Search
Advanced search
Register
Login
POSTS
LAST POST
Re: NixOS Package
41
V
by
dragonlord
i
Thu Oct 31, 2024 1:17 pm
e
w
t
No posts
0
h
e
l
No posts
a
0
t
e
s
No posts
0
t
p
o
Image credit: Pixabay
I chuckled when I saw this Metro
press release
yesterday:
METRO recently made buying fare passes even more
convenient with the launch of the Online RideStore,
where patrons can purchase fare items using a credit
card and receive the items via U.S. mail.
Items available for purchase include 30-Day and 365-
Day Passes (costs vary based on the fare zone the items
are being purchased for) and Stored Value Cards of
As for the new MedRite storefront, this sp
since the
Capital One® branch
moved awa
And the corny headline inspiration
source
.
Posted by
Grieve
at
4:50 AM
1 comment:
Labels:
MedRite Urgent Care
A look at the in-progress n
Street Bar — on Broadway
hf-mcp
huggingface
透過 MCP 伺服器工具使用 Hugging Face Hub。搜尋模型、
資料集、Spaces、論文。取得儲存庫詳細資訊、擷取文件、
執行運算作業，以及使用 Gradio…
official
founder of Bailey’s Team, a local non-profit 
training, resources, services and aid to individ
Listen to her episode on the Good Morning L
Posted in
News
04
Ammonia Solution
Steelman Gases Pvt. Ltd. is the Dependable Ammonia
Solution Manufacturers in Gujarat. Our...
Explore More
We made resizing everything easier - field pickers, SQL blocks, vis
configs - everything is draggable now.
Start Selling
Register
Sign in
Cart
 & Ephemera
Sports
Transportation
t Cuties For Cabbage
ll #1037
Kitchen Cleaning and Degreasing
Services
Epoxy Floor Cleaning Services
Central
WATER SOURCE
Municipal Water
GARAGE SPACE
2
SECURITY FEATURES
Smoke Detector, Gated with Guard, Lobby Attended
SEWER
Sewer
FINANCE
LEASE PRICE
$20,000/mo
•••
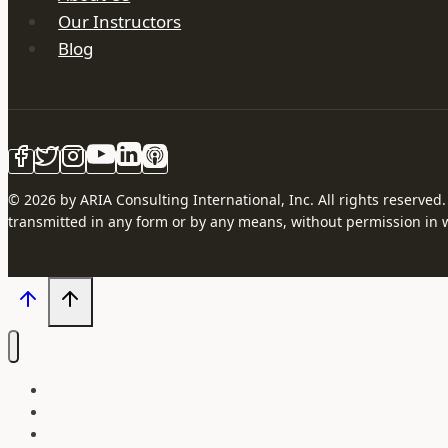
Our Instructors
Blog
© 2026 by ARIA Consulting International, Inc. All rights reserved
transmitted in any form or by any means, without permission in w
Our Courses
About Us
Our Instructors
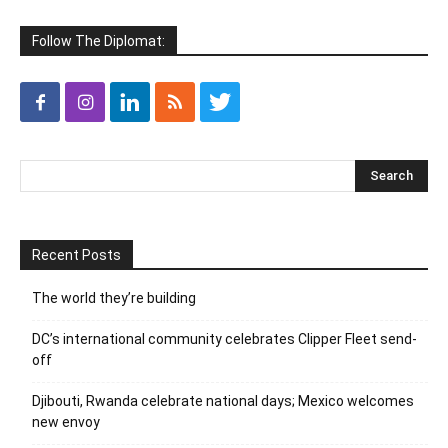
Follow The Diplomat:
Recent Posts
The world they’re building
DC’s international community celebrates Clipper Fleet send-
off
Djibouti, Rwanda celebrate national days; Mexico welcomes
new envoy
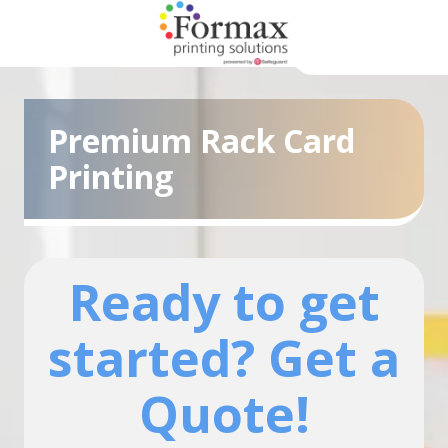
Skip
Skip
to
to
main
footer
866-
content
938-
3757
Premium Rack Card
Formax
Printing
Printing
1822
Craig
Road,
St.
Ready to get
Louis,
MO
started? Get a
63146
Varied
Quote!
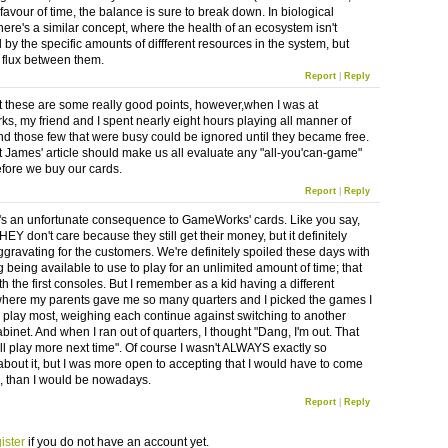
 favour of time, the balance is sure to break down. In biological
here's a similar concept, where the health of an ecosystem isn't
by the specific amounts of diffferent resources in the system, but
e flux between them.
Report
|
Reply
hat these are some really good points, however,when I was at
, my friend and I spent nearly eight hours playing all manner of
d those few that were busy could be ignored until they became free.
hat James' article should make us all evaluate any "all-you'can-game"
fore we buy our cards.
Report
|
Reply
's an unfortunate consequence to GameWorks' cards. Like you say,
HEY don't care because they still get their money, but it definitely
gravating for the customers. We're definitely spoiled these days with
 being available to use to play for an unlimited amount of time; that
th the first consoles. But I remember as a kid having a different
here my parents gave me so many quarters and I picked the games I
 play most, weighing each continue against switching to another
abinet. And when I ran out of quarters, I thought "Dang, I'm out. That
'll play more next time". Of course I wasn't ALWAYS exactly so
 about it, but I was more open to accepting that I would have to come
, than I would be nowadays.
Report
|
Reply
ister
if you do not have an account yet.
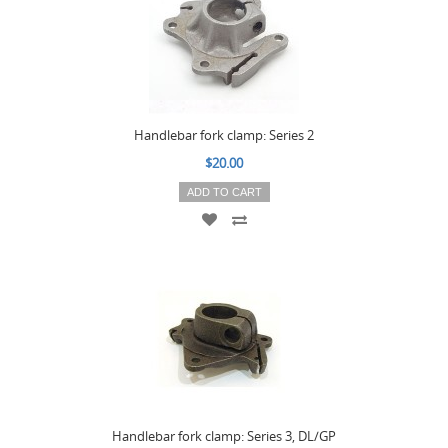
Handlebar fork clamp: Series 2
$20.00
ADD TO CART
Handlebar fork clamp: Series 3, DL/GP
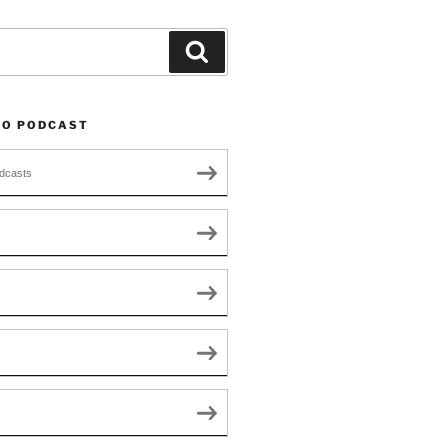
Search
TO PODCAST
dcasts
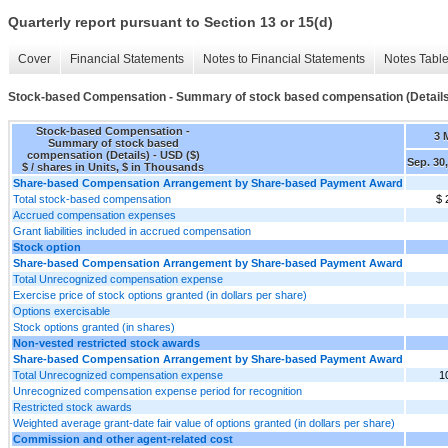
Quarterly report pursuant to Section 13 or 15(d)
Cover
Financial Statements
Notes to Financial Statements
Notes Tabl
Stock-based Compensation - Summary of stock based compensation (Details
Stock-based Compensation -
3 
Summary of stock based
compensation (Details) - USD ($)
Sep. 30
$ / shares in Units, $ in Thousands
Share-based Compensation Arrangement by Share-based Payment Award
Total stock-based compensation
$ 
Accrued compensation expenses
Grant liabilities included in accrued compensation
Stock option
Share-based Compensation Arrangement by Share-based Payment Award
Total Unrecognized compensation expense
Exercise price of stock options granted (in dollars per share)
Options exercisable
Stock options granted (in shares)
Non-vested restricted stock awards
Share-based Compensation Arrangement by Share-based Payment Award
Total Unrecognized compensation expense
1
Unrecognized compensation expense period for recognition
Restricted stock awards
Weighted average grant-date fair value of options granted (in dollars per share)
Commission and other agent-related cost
•••
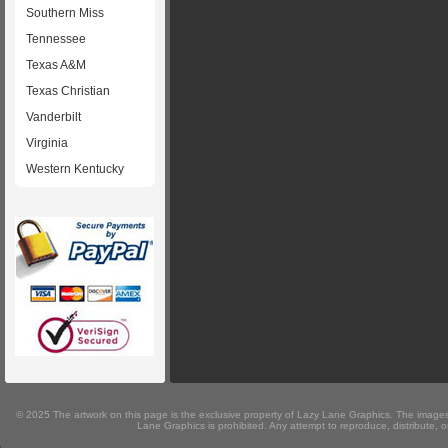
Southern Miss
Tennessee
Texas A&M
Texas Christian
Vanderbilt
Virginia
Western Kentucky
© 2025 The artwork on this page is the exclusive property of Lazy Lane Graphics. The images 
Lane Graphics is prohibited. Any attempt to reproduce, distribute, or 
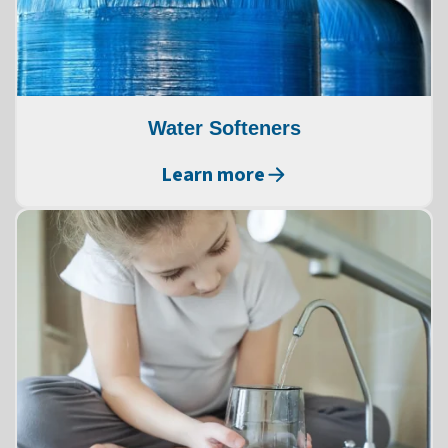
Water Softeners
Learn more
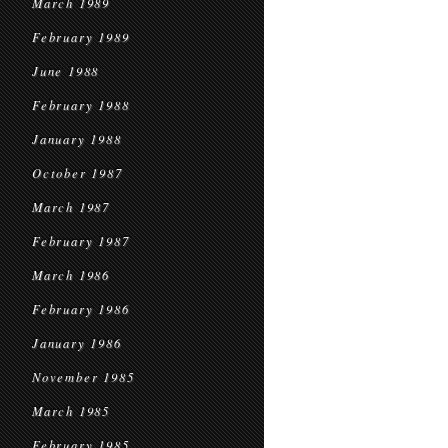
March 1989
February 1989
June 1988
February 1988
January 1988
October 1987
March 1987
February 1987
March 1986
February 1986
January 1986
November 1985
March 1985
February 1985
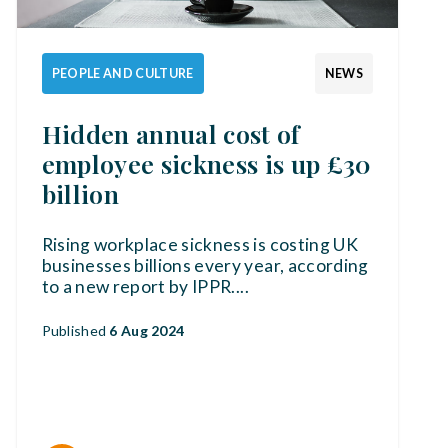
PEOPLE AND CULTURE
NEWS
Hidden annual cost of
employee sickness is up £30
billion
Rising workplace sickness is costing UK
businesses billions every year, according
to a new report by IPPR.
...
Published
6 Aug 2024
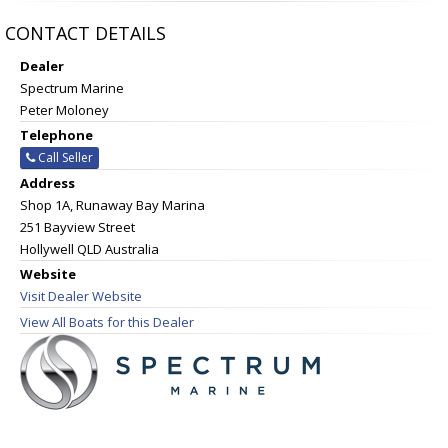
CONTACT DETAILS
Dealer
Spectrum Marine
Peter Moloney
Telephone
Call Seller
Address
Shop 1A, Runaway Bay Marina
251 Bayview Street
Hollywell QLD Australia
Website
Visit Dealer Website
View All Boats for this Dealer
•••
**PROBLEM REQUIREMENTS**
Copy out the lines of the listing from the one containing "Quarterly report pursuant" through the one containing "Unrecognized compensation expense period", with both of those lines included.

**ANSWER TO THIS PROBLEM**
Quarterly report pursuant to Section 13 or 15(d)
Cover
Financial Statements
Notes to Financial Statements
Notes Tabl
Stock-based Compensation - Summary of stock based compensation (Details
Stock-based Compensation -
3 
Summary of stock based
compensation (Details) - USD ($)
Sep. 30
$ / shares in Units, $ in Thousands
Share-based Compensation Arrangement by Share-based Payment Award
Total stock-based compensation
$ 
Accrued compensation expenses
Grant liabilities included in accrued compensation
Stock option
Share-based Compensation Arrangement by Share-based Payment Award
Total Unrecognized compensation expense
Exercise price of stock options granted (in dollars per share)
Options exercisable
Stock options granted (in shares)
Non-vested restricted stock awards
Share-based Compensation Arrangement by Share-based Payment Award
Total Unrecognized compensation expense
1
Unrecognized compensation expense period for recognition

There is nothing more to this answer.